4
votes

I'm running a kafka-connect distributed setup.

I was testing with a single machine/process setup (still in distributed mode), which worked fine, now I'm working with 3 nodes (and 3 connect processes), logs do not contain errors, but when I submit an s3-connector request through the rest-api, it returns: {"error_code":409,"message":"Cannot complete request because of a conflicting operation (e.g. worker rebalance)"}.

When I stop the kafka-connect process on one of the nodes, I can actually submit the job and everything is running fine.

I have 3 brokers in my cluster, the partition number of the topic is 32.

This is the connector I'm trying to launch:

{
    "name": "s3-sink-new-2",
    "config": {
        "connector.class": "io.confluent.connect.s3.S3SinkConnector",
        "tasks.max": "32",
        "topics": "rawEventsWithoutAttribution5",
        "s3.region": "us-east-1",
        "s3.bucket.name": "dy-raw-collection",
        "s3.part.size": "64000000",
        "flush.size": "10000",
        "storage.class": "io.confluent.connect.s3.storage.S3Storage",
        "format.class": "io.confluent.connect.s3.format.avro.AvroFormat",
        "schema.generator.class": "io.confluent.connect.storage.hive.schema.DefaultSchemaGenerator",
        "partitioner.class": "io.confluent.connect.storage.partitioner.TimeBasedPartitioner",
        "partition.duration.ms": "60000",
        "path.format": "\'year\'=YYYY/\'month\'=MM/\'day\'=dd/\'hour\'=HH",
        "locale": "US",
        "timezone": "GMT",
        "timestamp.extractor": "RecordField",
        "timestamp.field": "procTimestamp",
        "name": "s3-sink-new-2"
    }
}

Nothing in the logs indicate a problem, and I'm really lost here.

3
Will provide more info from logs if necessary :)OmriManor
I think I figured it out, I have 3 workers, and 32 partitions/tasks. I think kafka-connect is trying to evenly distribute the work between 3 workers, and is unable to (32 / 3 = 10.66667). I will test tomorrow with 4 workers.OmriManor
I've seen this error before when the rest.advertised.host.name cannot be resolved over each workerOneCricketeer
thanks for the comment, the documentation on this configuration parameter is lacking to say the least. What exactly should this resolve to? the host-name of one of the workers?, I thought they communicated strictly through kafka.OmriManor
It needs to be set to the external host or IP of the machine, and the port is set with rest.port. But the rebalancing and REST requests communicate between the workers directly, not just through Kafka, from what I've noticed. If this isn't the issue, the consumer group is literally rebalancing and there might be other instabilities in the cluster, not just ConnectOneCricketeer

3 Answers

5
votes

I had the same problem with my setup on Kubernetes. The issue was that I had CONNECT_REST_ADVERTISED_HOST_NAME set to same value on each of 16 nodes. It causes constant rebalancing issue. Have unique value and you should be fine.

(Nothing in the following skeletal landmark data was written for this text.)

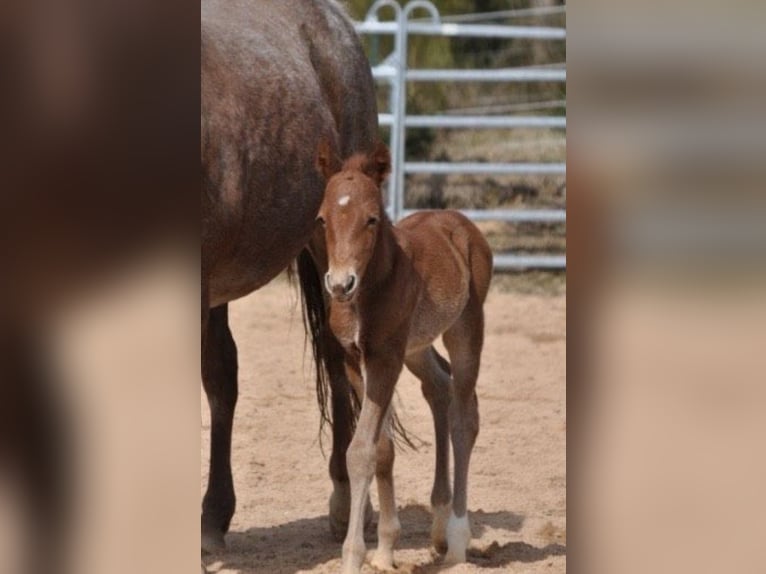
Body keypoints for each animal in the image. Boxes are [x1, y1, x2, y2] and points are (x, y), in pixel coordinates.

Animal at [314, 141, 493, 572]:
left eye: (372, 219)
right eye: (322, 219)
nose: (340, 284)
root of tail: (459, 221)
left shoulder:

The solution for K8S, which works for me:

- env:
  - name: CONNECT_REST_ADVERTISED_HOST_NAME
    valueFrom:
      fieldRef:
        fieldPath: status.podIP
1
votes

As Wojciech Sznapka has said, CONNECT_REST_ADVERTISED_HOST_NAME (rest.advertised.host.name if you're not using Docker) is the issue here. It needs to be set not just to a unique value but the correct hostname of the worker and that can be resolved from the other workers.

rest.advertised.host.name is used by Kafka Connect to determine how to contact the other workers - for example when it needs to forward on a REST request to a worker if it is not the leader. If this config is not set correctly then problems ensue.

If you have a cluster of workers and you shut all but one down and suddenly things work, that's because by shutting the others down you've guaranteed that the remaining worker is the leader and thus won't have to forward the request on.

For more details see https://rmoff.net/2019/11/22/common-mistakes-made-when-configuring-multiple-kafka-connect-workers/

0
votes

Same as for @OmriManor, in my case it was an issue with one of the nodes, causing a rebalance loop. What I did was to pause the connector, then I stopped all nodes accept for one, then i was able to delete the connector since the single node did not cause the rebalance loop.